■ Teks Latihan:
--------------------------------

Invisible atau Tak Terlihat itu Nyaman

invisible atau tak terlihat

Invisible atau tak terlihat.
Itulah yang sering saya rasakan sejak kecil, bahkan sampai sekarang.

Oh bukan, kadang bahkan bukan hanya saya merasa invisible alias tak terlihat.
Tapi juga, udah sampai ngerasa, kalau invisible adalah sesuatu yang harus saya lakukan.

Parah ya?
Saking sejak kecil, saya ada, tapi seakan tak terlihat oleh siapapun.

Ya mungkin karena saya hidup di tempat yang mana, kedudukan atau jabatan orang tua dalam masyarakat itu nomor wahid, dan dengan keadaan bapak yang bukan siapa-siapa di masyarakat, secara otomatis saya tersingkirkan, tak berbekas *halah!.

Bermula dari SD, biar kata sejak kelas 2 SD saya termasuk salah satu anak yang berprestasi, bukan berarti saya lantas punya kesempatan lebih besar dalam hal minat bakat atau kegiatan lainnya.

Mengikuti kegiatan lomba? nyaris nggak pernah.
Even kegiatan seperti cerdas cermat, padahal ya saya masuk jajaran murid yang bagus nilainya.
Justru yang kepilih murid lainnya, yang secara akademik masih di bawah saya, hanya saja bapaknya seorang yang punya akses ke dalam orang-orang penting.

💓💓💓

Saya ingat banget ketika SD ada lomba setiap tahunnya, yaitu di bulan Agustus, memperingati kemerdekaan Indonesia.

cerita masa kecil

Setiap tahun, selalu diadakan lomba antar sekolah sekecamatan.
Ada beragam lomba, dari cabang olahraga, seni hingga akademik.

--------------------------------

■ Pertanyaan Latihan:
[1] Tolong salin bagian teks latihan yang diawali kata-kata "Oh bukan, kadang" dan diakhiri kata-kata "nyaris nggak pernah.".
[2] Menurut teks latihan, pada bulan apa lomba diadakan setiap tahun semasa SD?

--------------------------------

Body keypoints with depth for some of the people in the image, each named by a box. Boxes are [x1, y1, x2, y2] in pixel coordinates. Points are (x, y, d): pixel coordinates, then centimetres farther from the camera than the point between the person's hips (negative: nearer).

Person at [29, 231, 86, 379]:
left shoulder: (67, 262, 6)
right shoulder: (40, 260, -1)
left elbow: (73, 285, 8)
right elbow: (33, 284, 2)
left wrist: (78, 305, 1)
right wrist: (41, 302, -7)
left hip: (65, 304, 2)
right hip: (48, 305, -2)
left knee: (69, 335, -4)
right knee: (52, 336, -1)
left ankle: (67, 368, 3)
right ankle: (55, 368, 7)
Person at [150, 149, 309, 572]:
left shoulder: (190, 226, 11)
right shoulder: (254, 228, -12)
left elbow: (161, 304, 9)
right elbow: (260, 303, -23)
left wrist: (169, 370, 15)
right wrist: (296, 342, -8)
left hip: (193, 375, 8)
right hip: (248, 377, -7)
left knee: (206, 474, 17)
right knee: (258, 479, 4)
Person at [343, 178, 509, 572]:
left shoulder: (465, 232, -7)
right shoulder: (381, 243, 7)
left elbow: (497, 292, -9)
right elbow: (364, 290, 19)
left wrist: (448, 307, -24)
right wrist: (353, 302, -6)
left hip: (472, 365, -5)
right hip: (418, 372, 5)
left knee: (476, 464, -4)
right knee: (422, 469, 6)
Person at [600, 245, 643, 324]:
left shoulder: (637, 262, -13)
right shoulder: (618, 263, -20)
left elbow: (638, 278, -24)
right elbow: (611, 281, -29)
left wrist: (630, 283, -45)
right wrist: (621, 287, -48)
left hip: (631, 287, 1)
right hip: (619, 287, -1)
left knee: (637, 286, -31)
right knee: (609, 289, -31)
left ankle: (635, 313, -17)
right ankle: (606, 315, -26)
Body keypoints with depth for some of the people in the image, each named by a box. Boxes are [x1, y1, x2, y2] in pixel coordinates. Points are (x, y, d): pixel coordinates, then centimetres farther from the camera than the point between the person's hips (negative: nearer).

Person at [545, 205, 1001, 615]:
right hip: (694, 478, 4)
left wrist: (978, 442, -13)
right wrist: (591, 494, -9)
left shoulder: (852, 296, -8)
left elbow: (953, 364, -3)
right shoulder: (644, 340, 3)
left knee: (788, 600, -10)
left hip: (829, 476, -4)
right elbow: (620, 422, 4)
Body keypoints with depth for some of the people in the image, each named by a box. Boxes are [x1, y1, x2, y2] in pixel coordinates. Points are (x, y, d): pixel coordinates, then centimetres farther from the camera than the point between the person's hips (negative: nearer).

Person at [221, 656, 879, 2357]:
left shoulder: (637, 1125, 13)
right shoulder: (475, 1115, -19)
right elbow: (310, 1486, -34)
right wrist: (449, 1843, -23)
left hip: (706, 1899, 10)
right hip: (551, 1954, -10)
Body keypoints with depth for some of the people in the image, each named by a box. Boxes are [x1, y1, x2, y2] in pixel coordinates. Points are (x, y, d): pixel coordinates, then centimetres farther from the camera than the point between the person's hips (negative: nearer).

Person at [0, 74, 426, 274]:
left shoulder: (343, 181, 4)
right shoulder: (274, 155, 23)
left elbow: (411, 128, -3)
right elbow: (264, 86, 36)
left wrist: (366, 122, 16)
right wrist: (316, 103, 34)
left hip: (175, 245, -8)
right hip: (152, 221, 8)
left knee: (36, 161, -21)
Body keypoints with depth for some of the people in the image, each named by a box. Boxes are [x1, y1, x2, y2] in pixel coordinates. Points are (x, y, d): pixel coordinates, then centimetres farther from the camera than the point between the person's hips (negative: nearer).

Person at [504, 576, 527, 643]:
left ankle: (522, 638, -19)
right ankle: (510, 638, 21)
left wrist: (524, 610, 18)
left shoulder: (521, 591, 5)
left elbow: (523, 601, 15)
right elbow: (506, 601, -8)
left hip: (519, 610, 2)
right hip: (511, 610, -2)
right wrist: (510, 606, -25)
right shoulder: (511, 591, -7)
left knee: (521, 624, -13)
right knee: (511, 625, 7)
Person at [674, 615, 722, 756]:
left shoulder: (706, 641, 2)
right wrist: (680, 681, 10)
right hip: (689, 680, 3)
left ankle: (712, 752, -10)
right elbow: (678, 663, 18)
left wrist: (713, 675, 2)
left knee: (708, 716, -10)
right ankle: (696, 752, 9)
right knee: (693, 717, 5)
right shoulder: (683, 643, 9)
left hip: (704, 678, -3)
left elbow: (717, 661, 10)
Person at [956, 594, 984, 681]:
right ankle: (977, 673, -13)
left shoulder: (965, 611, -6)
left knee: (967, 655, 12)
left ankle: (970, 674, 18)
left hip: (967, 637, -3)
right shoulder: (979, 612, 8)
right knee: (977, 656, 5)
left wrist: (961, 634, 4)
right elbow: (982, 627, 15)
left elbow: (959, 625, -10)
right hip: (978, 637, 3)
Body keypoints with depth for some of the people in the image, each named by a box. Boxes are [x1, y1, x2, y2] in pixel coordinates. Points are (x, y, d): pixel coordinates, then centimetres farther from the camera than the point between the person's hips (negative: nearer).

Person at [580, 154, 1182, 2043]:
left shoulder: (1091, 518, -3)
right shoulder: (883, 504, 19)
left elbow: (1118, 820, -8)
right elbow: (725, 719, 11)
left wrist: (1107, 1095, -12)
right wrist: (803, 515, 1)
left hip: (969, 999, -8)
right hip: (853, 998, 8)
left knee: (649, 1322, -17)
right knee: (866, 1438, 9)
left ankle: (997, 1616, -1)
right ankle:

--------------------------------

■ Daftar Jawaban:
[1]
Oh bukan, kadang bahkan bukan hanya saya merasa invisible alias tak terlihat.
Tapi juga, udah sampai ngerasa, kalau invisible adalah sesuatu yang harus saya lakukan.

Parah ya?
Saking sejak kecil, saya ada, tapi seakan tak terlihat oleh siapapun.

Ya mungkin karena saya hidup di tempat yang mana, kedudukan atau jabatan orang tua dalam masyarakat itu nomor wahid, dan dengan keadaan bapak yang bukan siapa-siapa di masyarakat, secara otomatis saya tersingkirkan, tak berbekas *halah!.

Bermula dari SD, biar kata sejak kelas 2 SD saya termasuk salah satu anak yang berprestasi, bukan berarti saya lantas punya kesempatan lebih besar dalam hal minat bakat atau kegiatan lainnya.

Mengikuti kegiatan lomba? nyaris nggak pernah.

[2] Pada bulan Agustus, untuk memperingati kemerdekaan Indonesia.